IRAAS Conversation Lecture -Free & Open to the Public
3rd Floor Pulitzer World Room – Journalism School
All the Breshas: Punishing Black Girls in the Age of Mass Criminalization
**Topic:**
Black girls and young women are the fastest growing population in the juvenile legal system. They are disproportionately targeted at every stage of the process. Black girls are also consistently suspended, expelled, and arrested from school at a higher rate than their peers. Yet most of the discussions and concern about criminalization are centered on boys and young men.
Join Mariame Kaba for a talk that will consider the following questions: 1. How and why are black girls targeted? 2. What are the effects and impacts of their disproportionate criminalization? How can we intervene to interrupt this criminalization?

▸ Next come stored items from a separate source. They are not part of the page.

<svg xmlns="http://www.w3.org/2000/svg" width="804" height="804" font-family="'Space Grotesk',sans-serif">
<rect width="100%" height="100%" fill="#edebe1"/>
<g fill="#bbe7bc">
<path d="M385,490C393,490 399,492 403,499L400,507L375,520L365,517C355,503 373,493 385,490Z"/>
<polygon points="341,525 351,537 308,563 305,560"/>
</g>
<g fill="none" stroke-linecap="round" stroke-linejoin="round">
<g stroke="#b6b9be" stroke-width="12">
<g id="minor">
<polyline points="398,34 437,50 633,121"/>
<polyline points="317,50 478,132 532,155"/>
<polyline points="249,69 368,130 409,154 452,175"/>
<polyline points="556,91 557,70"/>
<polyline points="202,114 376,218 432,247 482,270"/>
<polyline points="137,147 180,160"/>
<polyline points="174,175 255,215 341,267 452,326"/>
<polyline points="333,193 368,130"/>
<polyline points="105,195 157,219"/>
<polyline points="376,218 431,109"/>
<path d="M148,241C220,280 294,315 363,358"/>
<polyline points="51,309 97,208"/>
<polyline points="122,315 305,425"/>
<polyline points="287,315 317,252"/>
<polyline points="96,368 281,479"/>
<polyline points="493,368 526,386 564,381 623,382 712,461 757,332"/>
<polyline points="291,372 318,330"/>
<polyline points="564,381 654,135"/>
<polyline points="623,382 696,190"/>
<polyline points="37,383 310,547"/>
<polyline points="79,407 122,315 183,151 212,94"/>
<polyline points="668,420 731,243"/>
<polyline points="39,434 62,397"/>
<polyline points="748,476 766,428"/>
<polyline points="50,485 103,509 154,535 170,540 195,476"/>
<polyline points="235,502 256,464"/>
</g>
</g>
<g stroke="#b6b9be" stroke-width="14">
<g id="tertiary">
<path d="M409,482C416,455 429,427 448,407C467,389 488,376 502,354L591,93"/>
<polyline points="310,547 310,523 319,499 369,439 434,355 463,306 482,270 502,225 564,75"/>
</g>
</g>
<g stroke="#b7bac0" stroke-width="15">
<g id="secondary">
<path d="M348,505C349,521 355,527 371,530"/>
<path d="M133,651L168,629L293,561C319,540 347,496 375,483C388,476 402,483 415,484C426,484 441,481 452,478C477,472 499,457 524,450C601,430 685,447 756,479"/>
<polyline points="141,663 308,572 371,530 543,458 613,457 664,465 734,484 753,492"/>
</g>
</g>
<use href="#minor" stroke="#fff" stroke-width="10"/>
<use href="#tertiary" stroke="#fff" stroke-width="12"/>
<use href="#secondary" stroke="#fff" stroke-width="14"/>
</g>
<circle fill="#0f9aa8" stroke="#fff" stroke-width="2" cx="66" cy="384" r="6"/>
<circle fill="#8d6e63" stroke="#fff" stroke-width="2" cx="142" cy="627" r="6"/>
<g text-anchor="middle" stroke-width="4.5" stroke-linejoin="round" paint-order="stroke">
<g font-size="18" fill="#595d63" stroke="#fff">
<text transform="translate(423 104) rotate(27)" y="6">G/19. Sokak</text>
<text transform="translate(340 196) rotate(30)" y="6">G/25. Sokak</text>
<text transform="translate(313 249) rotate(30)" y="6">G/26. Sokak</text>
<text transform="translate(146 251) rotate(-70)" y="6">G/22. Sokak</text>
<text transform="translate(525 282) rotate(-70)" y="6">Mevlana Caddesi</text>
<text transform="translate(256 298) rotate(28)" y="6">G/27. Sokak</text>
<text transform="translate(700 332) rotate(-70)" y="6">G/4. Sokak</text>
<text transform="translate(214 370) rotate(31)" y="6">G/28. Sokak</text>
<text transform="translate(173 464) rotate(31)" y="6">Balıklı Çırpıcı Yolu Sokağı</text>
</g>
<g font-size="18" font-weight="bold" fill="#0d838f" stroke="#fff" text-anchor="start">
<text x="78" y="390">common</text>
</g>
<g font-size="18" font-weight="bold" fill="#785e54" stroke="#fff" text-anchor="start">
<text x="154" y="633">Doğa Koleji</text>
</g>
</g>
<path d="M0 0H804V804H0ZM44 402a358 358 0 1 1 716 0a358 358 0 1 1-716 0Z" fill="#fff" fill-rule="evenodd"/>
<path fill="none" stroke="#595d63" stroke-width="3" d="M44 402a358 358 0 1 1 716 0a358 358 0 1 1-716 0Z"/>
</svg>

Mariame will focus on the case of Bresha Meadows, a 15 year old girl currently jailed in Ohio for killing her abusive father to defend herself and family.
**Speaker Bio**
As an organizer, educator and curator, Kaba is a voice in social movements for prison abolition, racial and gender justice, and transformative justice.
She is the founder and director of Project NIA, a grassroots organization working to end youth incarceration. She co-founded many organizations, including the Chicago Freedom School and the Chicago Taskforce on Violence against Girls and Young Women.
Mariame is a 2016 Soros Justice Fellow. She currently organizes with the collective Survived & Punished.